ML Security PapersEnhancing Robustness in Post-Processing Watermarking: An Ensemble Attack Network Using CNNs and Transformers
Tzuhsuan Huang 1,2, Cheng Yu Yeo 1,2, Tsai-Ling Huang 2, Hong-Han Shuai 2, Wen-Huang Cheng 3,1, Jun-Cheng Chen 1
Published on arXiv
2509.03006
Output Integrity Attack
OWASP ML Top 10 — ML09
Key Finding
Combining a CNN-based spatial-domain attack network with a Transformer-based frequency-domain attack network in an ensemble training scheme improves StegaStamp robustness by 18.743% against regeneration attacks on the WAVES benchmark.
DeepRobustWatermark
Novel technique introduced
Recent studies on deep watermarking have predominantly focused on in-processing watermarking, which integrates the watermarking process into image generation. However, post-processing watermarking, which embeds watermarks after image generation, offers more flexibility. It can be applied to outputs from any generative model (e.g. GANs, diffusion models) without needing access to the model's internal structure. It also allows users to embed unique watermarks into individual images. Therefore, this study focuses on post-processing watermarking and enhances its robustness by incorporating an ensemble attack network during training. We construct various versions of attack networks using CNN and Transformer in both spatial and frequency domains to investigate how each combination influences the robustness of the watermarking model. Our results demonstrate that combining a CNN-based attack network in the spatial domain with a Transformer-based attack network in the frequency domain yields the highest robustness in watermarking models. Extensive evaluation on the WAVES benchmark, using average bit accuracy as the metric, demonstrates that our ensemble attack network significantly enhances the robustness of baseline watermarking methods under various stress tests. In particular, for the Regeneration Attack defined in WAVES, our method improves StegaStamp by 18.743%. The code is released at:https://github.com/aiiu-lab/DeepRobustWatermark.
Key Contributions
- Ensemble attack network combining CNN (spatial domain) and Transformer (frequency domain) attack networks for adversarial training of watermarking models
- Systematic ablation of CNN vs.
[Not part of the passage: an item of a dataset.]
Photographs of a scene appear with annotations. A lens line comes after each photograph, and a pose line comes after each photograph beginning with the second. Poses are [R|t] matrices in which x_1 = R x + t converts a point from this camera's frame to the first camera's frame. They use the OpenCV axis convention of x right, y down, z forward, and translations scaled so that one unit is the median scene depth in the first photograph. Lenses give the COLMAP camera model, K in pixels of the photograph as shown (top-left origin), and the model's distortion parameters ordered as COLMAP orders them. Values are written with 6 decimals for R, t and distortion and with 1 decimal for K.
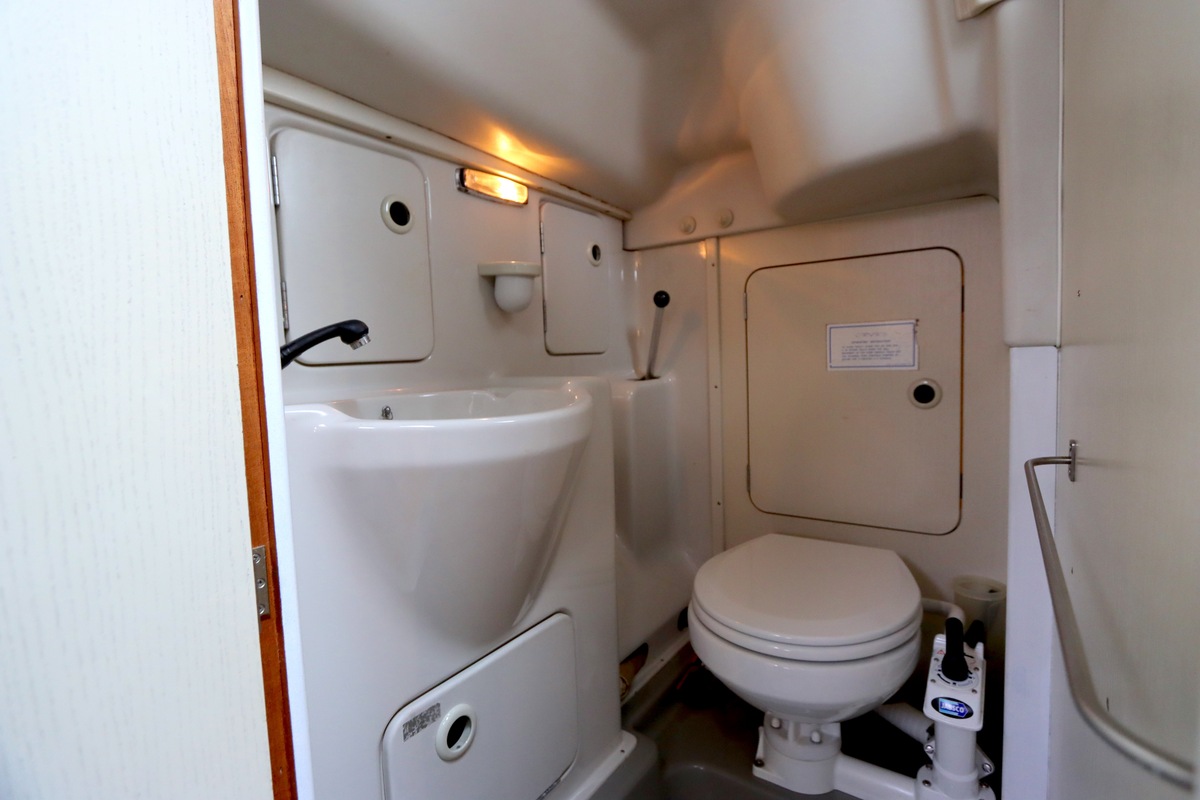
lens RADIAL K [[568.1, 0, 600.5], [0, 568.1, 395.8], [0, 0, 1]] dist [-0.021717, 0.003904]
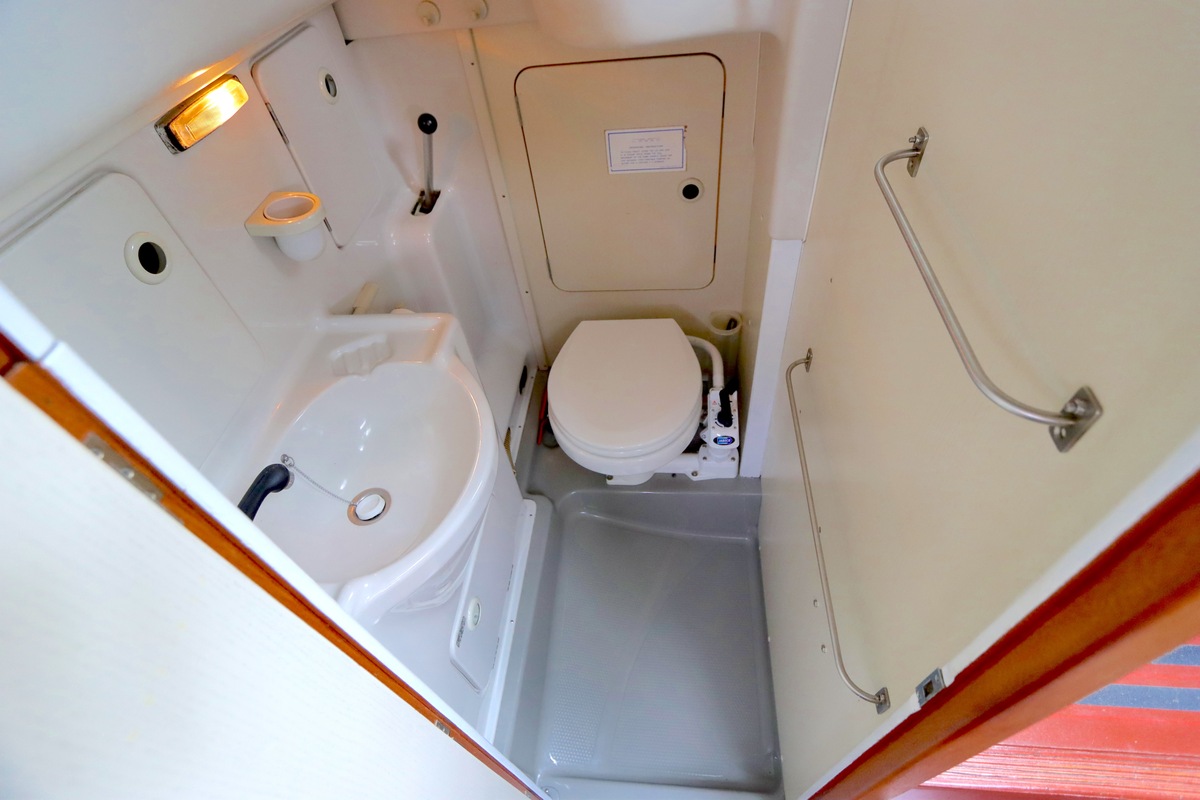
lens RADIAL K [[568.1, 0, 600.5], [0, 568.1, 395.8], [0, 0, 1]] dist [-0.021717, 0.003904]
pose [[0.864021, -0.401298, 0.304018, -0.110671], [0.099715, 0.728305, 0.677959, -0.503572], [-0.493482, -0.555456, 0.669287, 0.075163]]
Transformer and spatial vs. frequency domain combinations to identify the most effective configuration for watermark robustness
- 18.743% improvement over StegaStamp on the Regeneration Attack in the WAVES benchmark using the proposed ensemble training strategy
🛡️ Threat Analysis
Directly addresses content watermarking robustness for AI-generated images — watermarks are embedded in image outputs (not model weights) to enable provenance tracking; the ensemble attack network is an adversarial training technique to harden these content watermarks against removal attacks including regeneration attacks.